→ About this exercise
Only the stretch below from the line holding "и важнейших событиях дня." through the line holding "tour du centre" should be restated, word for word and with both ends included; pictures stay out.

→ Excerpted records
- Opening Delimiter -

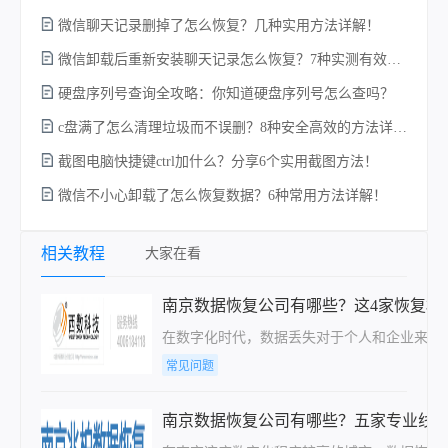
微信聊天记录删掉了怎么恢复？几种实用方法详解！
电
微信卸载后重新安装聊天记录怎么恢复？7种实测有效的恢复方案详解！
硬盘序列号查询全攻略：你知道硬盘序列号怎么查吗？
c盘满了怎么清理垃圾而不误删？8种安全高效的方法详解+误删恢复指南！
硬
截图电脑快捷键ctrl加什么？分享6个实用截图方法！
微信不小心卸载了怎么恢复数据？6种常用方法详解！
相关教程
大家在看
南京数据恢复公司有哪些？这4家恢复机
在数字化时代，数据丢失对于个人和企业来说
常见问题
南京数据恢复公司有哪些？五家专业线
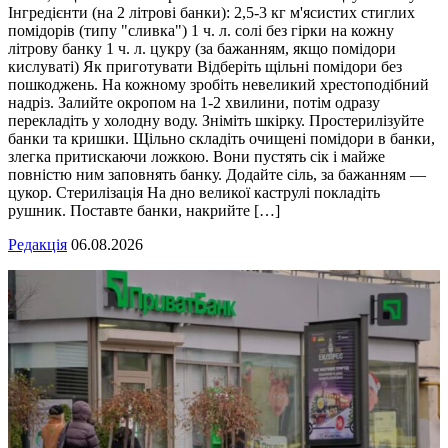
Інгредієнти (на 2 літрові банки): 2,5-3 кг м'ясистих стиглих
помідорів (типу "сливка") 1 ч. л. солі без гірки на кожну
літрову банку 1 ч. л. цукру (за бажанням, якщо помідори
кислуваті) Як приготувати Відберіть щільні помідори без
пошкоджень. На кожному зробіть невеликий хрестоподібний
надріз. Залийте окропом на 1-2 хвилини, потім одразу
перекладіть у холодну воду. Зніміть шкірку. Простерилізуйте
банки та кришки. Щільно складіть очищені помідори в банки,
злегка притискаючи ложкою. Вони пустять сік і майже
повністю ним заповнять банку. Додайте сіль, за бажанням —
цукор. Стерилізація На дно великої каструлі покладіть
рушник. Поставте банки, накрийте […]
Редакція
06.08.2026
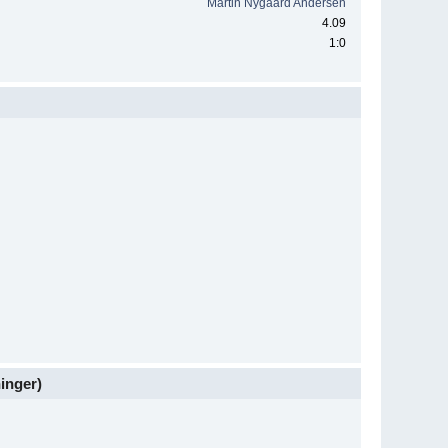
Martin Nygaard Andersen
4.09
1:0
ninger)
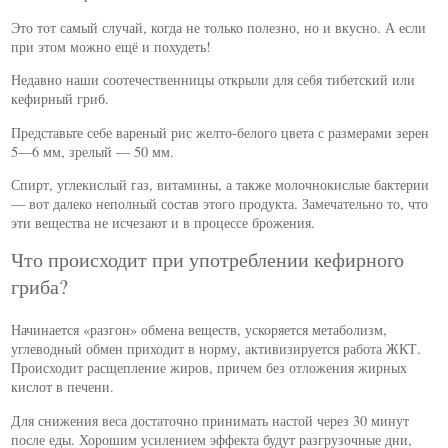
Это тот самый случай, когда не только полезно, но и вкусно. А если
при этом можно ещё и похудеть!
Недавно наши соотечественницы открыли для себя тибетский или
кефирный гриб.
Представьте себе вареный рис желто-белого цвета с размерами зерен
5—6 мм, зрелый — 50 мм.
Спирт, углекислый газ, витамины, а также молочнокислые бактерии
— вот далеко неполный состав этого продукта. Замечательно то, что
эти вещества не исчезают и в процессе брожения.
Что происходит при употреблении кефирного
гриба?
Начинается «разгон» обмена веществ, ускоряется метаболизм,
углеводный обмен приходит в норму, активизируется работа ЖКТ.
Происходит расщепление жиров, причем без отложения жирных
кислот в печени.
Для снижения веса достаточно принимать настой через 30 минут
после еды. Хорошим усилением эффекта будут разгрузочные дни,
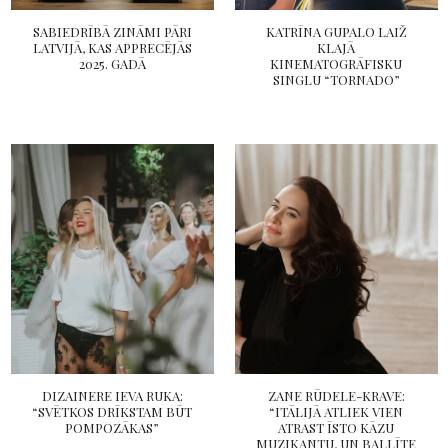
SABIEDRĪBĀ ZINĀMI PĀRI
KATRĪNA GUPALO LAIŽ
LATVIJĀ, KAS APPRECĒJĀS
KLAJĀ
2025. GADĀ
KINEMATOGRĀFISKU
SINGLU “TORNADO”
DIZAINERE IEVA RUKA:
ZANE RŪDELE-KRAVE:
“SVĒTKOS DRĪKSTAM BŪT
“ITĀLIJĀ ATLIEK VIEN
POMPOZĀKAS”
ATRAST ĪSTO KĀZU
MUZIKANTU, UN BALLĪTE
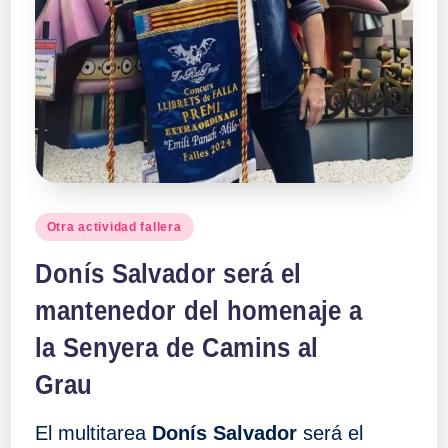
a
ll
a
s
Publicado
Otra actividad fallera
en
Donís Salvador será el
mantenedor del homenaje a
la Senyera de Camins al
Grau
El multitarea
Donís Salvador
será el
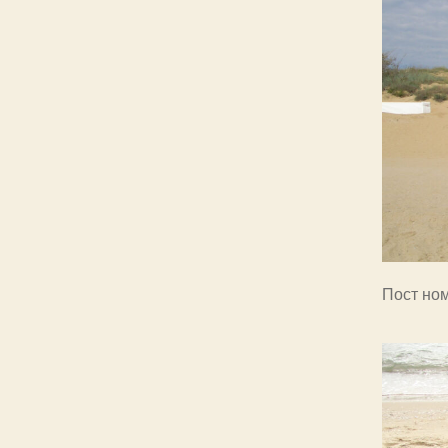
Пост но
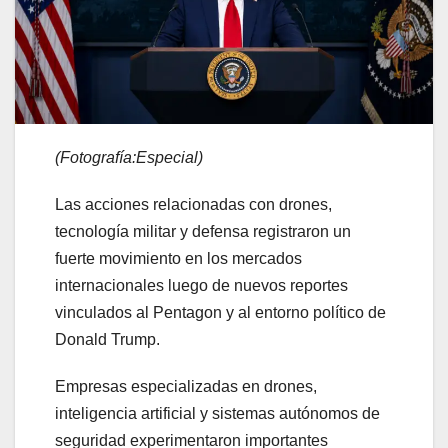
(Fotografía:Especial)
Las acciones relacionadas con drones,
tecnología militar y defensa registraron un
fuerte movimiento en los mercados
internacionales luego de nuevos reportes
vinculados al Pentagon y al entorno político de
Donald Trump.
Empresas especializadas en drones,
inteligencia artificial y sistemas autónomos de
seguridad experimentaron importantes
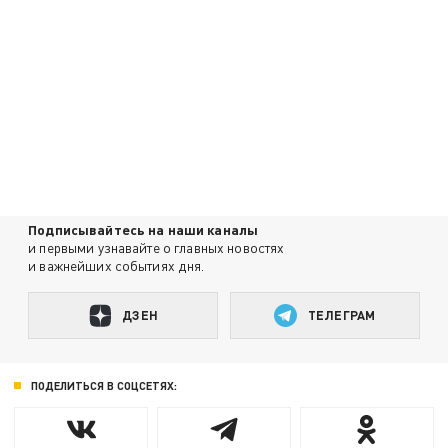
Подписывайтесь на наши каналы
и первыми узнавайте о главных новостях
и важнейших событиях дня.
ДЗЕН
ТЕЛЕГРАМ
ПОДЕЛИТЬСЯ В СОЦСЕТЯХ:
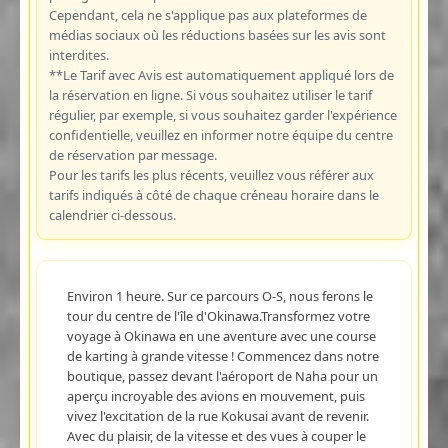
Cependant, cela ne s'applique pas aux plateformes de
médias sociaux où les réductions basées sur les avis sont
interdites.
**Le Tarif avec Avis est automatiquement appliqué lors de
la réservation en ligne. Si vous souhaitez utiliser le tarif
régulier, par exemple, si vous souhaitez garder l'expérience
confidentielle, veuillez en informer notre équipe du centre
de réservation par message.
Pour les tarifs les plus récents, veuillez vous référer aux
tarifs indiqués à côté de chaque créneau horaire dans le
calendrier ci-dessous.
Environ 1 heure. Sur ce parcours O-S, nous ferons le
tour du centre de l'île d'Okinawa.Transformez votre
voyage à Okinawa en une aventure avec une course
de karting à grande vitesse ! Commencez dans notre
boutique, passez devant l'aéroport de Naha pour un
aperçu incroyable des avions en mouvement, puis
vivez l'excitation de la rue Kokusai avant de revenir.
Avec du plaisir, de la vitesse et des vues à couper le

- Closing Delimiter -

→ Exercise result
и важнейших событиях дня.
ДЗЕН
ТЕЛЕГРАМ
ПОДЕЛИТЬСЯ В СОЦСЕТЯХ:
Cependant, cela ne s'applique pas aux plateformes de
médias sociaux où les réductions basées sur les avis sont
interdites.
**Le Tarif avec Avis est automatiquement appliqué lors de
la réservation en ligne. Si vous souhaitez utiliser le tarif
régulier, par exemple, si vous souhaitez garder l'expérience
confidentielle, veuillez en informer notre équipe du centre
de réservation par message.
Pour les tarifs les plus récents, veuillez vous référer aux
tarifs indiqués à côté de chaque créneau horaire dans le
calendrier ci-dessous.
Environ 1 heure. Sur ce parcours O-S, nous ferons le
tour du centre de l'île d'Okinawa.Transformez votre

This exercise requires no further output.